All the Pierson children gathered at Papa's funeral in 1953
(Lillian) I am fourth from the left and Merlin is in the center of the brothers
The sister who told me "grow up" on my 6th birthday is to my right(your left.) When I grew up, I forgave her because her mother had died when she was young and she was having her own growing pains.
Mayme, my best friend/sister, is the last one on the right of the second row.
One sister is missing from this photo because her husband made her leave immediately

Childhood hero: My older half-brother, Merlin, who was a pastor. He was in the first family and his mother died when he was a boy. He was married by the time I came along, but was kind and loving. I was my father's 10th child and the fourth child of my father's second wife. My mother and her mother had taken care of the children from Papa's first marriage when his first wife died. My mother, Anna, allowed the older children from that marriage to name me. They had a baby sister who was the youngest of their family (the first family) and her name was Lillian Arlene Pierson--and that's exactly the name they gave me. She had died as a baby. It was really weird seeing my name on a tombstone next to their mother.

So, anyway, Merlin, was always kind to us, and particularly to me, or so I thought. He'd sit with me and draw pictures with me. I would do anything to please to him. One time I decided to draw a picture of the barnyard, so I was watching the chickens peck and cluck, and I drew them. I noticed that they were also making droppings as they went along, so I drew that into my picture, as well. I thought I was being particularly clever to include so much detail, and my, wouldn't my brother, Merlin, think I was great? He asked me about my picture, and I'm explaining in minute details about those chickens. He got this frown on his face, and told me I mustn't draw things like that--it wasn't a good thing to do. I was just crushed, as he was never displeased with me. It was a heartbreaking moment for me, but I loved him fiercely all the same.

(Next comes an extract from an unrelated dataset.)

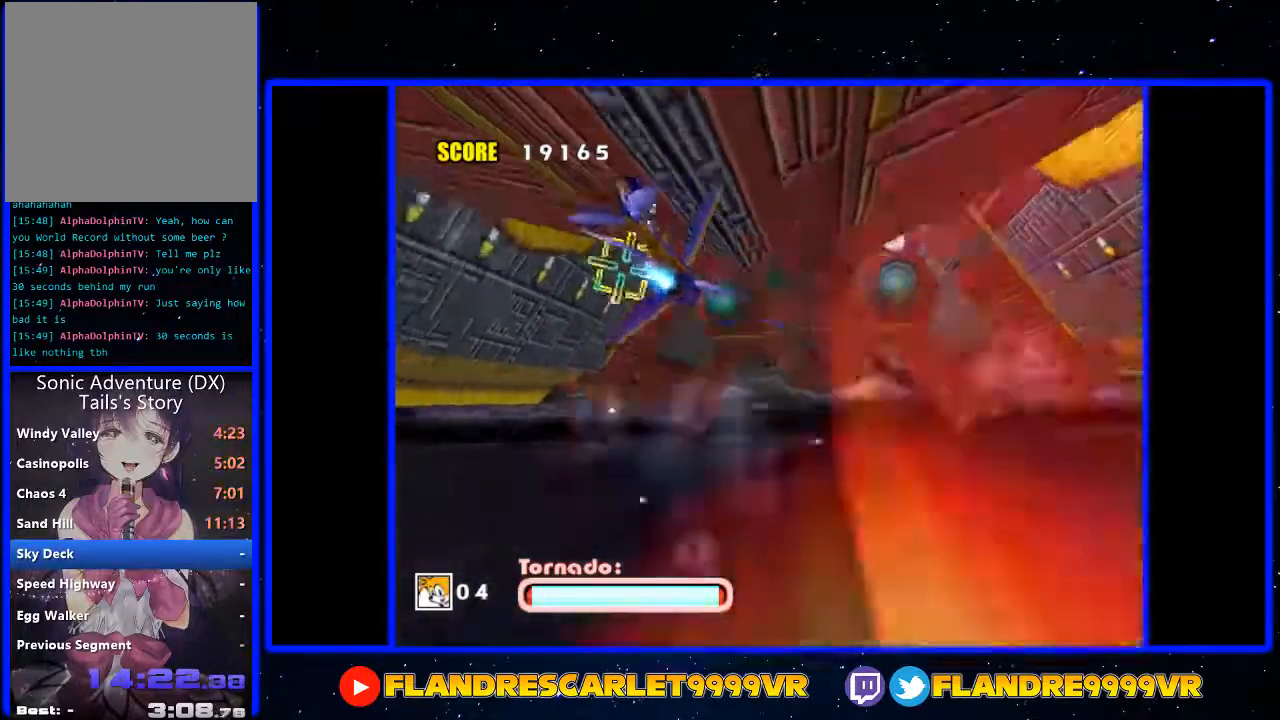
{"dt_ms": 500, "buttons": ["A"], "left_stick": "up-left", "right_stick": "center", "events": [[333, "left_stick", "down-left"], [467, "left_stick", "up-left"]]}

When I was grown up and had children of my own, I saw him and his family less and less. He had two sons, one of whom was very ill and died as a child, and a daughter named Gwen, who was just a little older than my own daughter. He and his wife had a busy ministry in Minnesota. Where my brother lived there was a river and in the spring of 1965, it flooded. He, his wife and daughter got into a canoe, even though it was quite cold, and went downstream to see what damage there was to properties along the river and if there was any way to help others along the way.

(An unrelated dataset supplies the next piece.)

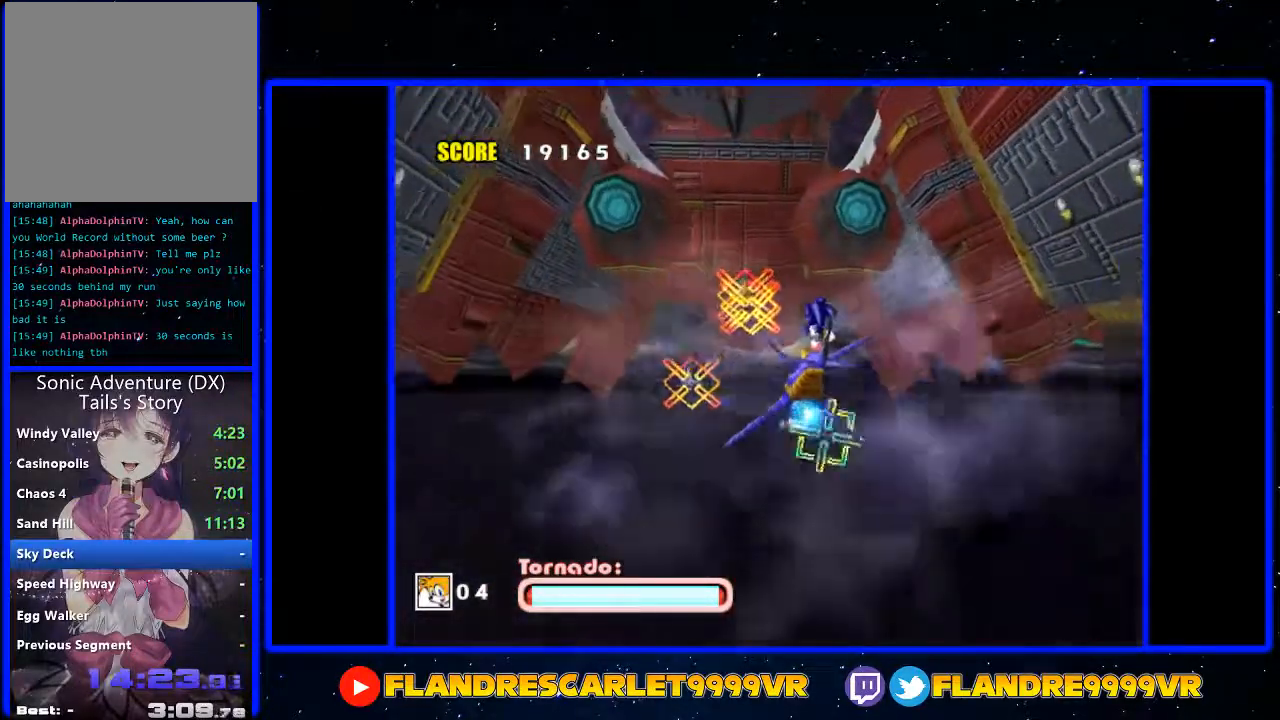
{"dt_ms": 500, "buttons": ["A"], "left_stick": "up-left", "right_stick": "center", "events": [[400, "left_stick", "up-left"]]}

When they got to a bridge, the water was flowing over the bridge. The water was going so rapidly, even though he was quite strong, he couldn't stop the boat. The boat overturned and witnesses say he grabbed onto the bridge, but his wife, Hulda, and daughter, Gwen, went under. He was a very strong swimmer, but he could not pull them up to safety and he could not overcome the undercurrent, not to mention the frigid temperatures. They all drowned and that was one of the hardest funerals I've ever been to--to lose my hero, my brother, Merlin, and his family.

They had one son who wasn't with them that day--he was away at school. That son grew up to be a dentist and was a missionary in Africa for many years (Kenya.) I was very proud of him.

Crystal here: It is a great privilege for me to have had such a wonderful mother. I hope that I am even half the mother to my boys, that she was to me.